Working data -
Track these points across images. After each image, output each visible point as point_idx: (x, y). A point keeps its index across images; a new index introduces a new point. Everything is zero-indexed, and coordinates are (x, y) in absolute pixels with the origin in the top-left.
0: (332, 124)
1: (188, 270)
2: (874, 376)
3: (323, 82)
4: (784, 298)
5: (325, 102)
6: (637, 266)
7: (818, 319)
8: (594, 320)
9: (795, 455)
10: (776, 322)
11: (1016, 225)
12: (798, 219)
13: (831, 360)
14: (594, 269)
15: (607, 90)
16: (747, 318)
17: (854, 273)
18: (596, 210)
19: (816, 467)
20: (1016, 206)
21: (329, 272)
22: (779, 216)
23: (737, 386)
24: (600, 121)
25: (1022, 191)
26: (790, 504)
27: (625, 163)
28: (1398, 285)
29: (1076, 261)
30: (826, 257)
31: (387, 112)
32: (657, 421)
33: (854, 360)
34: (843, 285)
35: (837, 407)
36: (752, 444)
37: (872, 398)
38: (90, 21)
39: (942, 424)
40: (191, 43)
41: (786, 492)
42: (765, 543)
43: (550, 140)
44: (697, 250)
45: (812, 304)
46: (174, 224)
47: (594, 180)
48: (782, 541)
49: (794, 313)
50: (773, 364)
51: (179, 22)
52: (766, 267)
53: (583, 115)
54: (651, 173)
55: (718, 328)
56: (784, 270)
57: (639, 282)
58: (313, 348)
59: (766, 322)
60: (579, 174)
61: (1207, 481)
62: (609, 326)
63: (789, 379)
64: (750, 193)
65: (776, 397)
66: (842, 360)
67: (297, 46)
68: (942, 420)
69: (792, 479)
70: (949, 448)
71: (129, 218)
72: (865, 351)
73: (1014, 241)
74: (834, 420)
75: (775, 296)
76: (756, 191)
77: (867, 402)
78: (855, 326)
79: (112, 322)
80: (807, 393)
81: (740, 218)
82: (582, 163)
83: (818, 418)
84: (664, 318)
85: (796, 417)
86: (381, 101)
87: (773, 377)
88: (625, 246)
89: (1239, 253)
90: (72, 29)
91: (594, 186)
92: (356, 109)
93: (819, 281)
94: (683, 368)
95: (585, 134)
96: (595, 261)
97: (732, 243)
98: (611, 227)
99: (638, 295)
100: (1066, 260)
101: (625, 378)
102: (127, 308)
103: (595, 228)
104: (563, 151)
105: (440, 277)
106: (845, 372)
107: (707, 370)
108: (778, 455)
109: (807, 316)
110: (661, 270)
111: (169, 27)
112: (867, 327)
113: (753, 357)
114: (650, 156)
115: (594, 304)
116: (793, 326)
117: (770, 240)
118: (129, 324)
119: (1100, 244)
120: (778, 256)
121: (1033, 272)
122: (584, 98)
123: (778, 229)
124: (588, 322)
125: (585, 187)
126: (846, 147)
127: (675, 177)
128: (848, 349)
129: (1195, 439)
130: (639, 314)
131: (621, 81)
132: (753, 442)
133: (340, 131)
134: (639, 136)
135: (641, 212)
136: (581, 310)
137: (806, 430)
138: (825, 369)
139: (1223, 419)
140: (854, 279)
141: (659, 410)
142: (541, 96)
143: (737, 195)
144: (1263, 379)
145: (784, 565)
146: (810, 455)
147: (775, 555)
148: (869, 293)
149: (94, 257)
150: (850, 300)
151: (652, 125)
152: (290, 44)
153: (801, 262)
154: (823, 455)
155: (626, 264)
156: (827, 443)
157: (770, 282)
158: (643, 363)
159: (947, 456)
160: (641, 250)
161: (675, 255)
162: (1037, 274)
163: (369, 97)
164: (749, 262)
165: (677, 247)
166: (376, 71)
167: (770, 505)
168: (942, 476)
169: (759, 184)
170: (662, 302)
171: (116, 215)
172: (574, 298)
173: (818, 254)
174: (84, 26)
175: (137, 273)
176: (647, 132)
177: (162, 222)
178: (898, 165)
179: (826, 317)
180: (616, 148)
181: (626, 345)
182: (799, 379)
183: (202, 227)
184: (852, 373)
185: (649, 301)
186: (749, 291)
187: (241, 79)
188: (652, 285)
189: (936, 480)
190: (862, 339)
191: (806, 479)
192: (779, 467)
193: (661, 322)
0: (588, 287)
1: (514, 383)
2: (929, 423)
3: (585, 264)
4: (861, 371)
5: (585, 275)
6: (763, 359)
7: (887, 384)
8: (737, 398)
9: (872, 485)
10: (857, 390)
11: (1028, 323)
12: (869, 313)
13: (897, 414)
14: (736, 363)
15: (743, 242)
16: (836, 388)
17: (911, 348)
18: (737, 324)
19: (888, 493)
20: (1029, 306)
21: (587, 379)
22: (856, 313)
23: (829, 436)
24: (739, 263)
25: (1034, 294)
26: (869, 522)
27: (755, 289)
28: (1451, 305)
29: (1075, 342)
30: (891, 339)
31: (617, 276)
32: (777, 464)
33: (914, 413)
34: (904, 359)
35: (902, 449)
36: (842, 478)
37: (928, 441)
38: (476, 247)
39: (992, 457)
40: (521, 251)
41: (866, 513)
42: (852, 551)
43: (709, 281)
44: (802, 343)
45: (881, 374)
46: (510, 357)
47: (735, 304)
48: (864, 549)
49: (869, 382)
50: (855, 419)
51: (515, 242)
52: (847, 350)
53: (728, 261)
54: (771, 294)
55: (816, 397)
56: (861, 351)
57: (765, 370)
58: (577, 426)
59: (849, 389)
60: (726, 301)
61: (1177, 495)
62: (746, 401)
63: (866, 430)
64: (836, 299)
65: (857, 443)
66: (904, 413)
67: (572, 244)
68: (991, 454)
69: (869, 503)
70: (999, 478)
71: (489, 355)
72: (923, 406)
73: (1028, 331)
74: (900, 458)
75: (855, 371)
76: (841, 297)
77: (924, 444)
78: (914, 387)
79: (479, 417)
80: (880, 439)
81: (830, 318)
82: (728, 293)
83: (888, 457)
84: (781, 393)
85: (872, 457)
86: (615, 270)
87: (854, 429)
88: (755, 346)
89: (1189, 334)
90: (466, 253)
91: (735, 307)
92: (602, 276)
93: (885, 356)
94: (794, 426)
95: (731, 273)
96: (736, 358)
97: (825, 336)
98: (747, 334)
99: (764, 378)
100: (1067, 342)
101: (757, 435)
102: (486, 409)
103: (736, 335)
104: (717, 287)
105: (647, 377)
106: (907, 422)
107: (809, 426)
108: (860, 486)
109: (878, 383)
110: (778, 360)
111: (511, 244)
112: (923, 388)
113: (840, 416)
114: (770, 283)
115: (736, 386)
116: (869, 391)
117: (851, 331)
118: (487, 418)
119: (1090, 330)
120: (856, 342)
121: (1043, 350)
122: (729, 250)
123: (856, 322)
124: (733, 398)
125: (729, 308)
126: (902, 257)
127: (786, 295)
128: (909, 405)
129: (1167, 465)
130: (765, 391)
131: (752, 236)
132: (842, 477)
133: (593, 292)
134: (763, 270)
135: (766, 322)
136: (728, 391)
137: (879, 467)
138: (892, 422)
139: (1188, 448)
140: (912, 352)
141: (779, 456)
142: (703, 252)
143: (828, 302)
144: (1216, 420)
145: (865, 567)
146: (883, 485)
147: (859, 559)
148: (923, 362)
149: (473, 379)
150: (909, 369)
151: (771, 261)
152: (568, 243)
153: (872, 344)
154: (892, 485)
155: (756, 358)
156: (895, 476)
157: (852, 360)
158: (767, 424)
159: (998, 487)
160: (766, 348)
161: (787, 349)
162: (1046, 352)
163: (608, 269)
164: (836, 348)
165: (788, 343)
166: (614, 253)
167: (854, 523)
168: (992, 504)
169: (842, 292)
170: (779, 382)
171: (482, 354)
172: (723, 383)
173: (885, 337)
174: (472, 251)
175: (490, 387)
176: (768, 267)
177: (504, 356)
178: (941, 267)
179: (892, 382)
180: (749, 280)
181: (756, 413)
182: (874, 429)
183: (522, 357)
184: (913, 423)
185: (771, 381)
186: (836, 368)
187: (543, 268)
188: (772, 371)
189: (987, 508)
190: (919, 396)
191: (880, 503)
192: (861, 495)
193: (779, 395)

Task instructions -
Which lines in the data above contain the word "these"? Pull out each of those lines in full, matching case exactly.

Result -
Track these points across images. After each image, output each visible point as point_idx: (x, y). A point keeps its index across images; a new index introduces a new point. Everything is zero-indexed, and coordinates are (x, y) in absolute pixels with the origin in the top-left.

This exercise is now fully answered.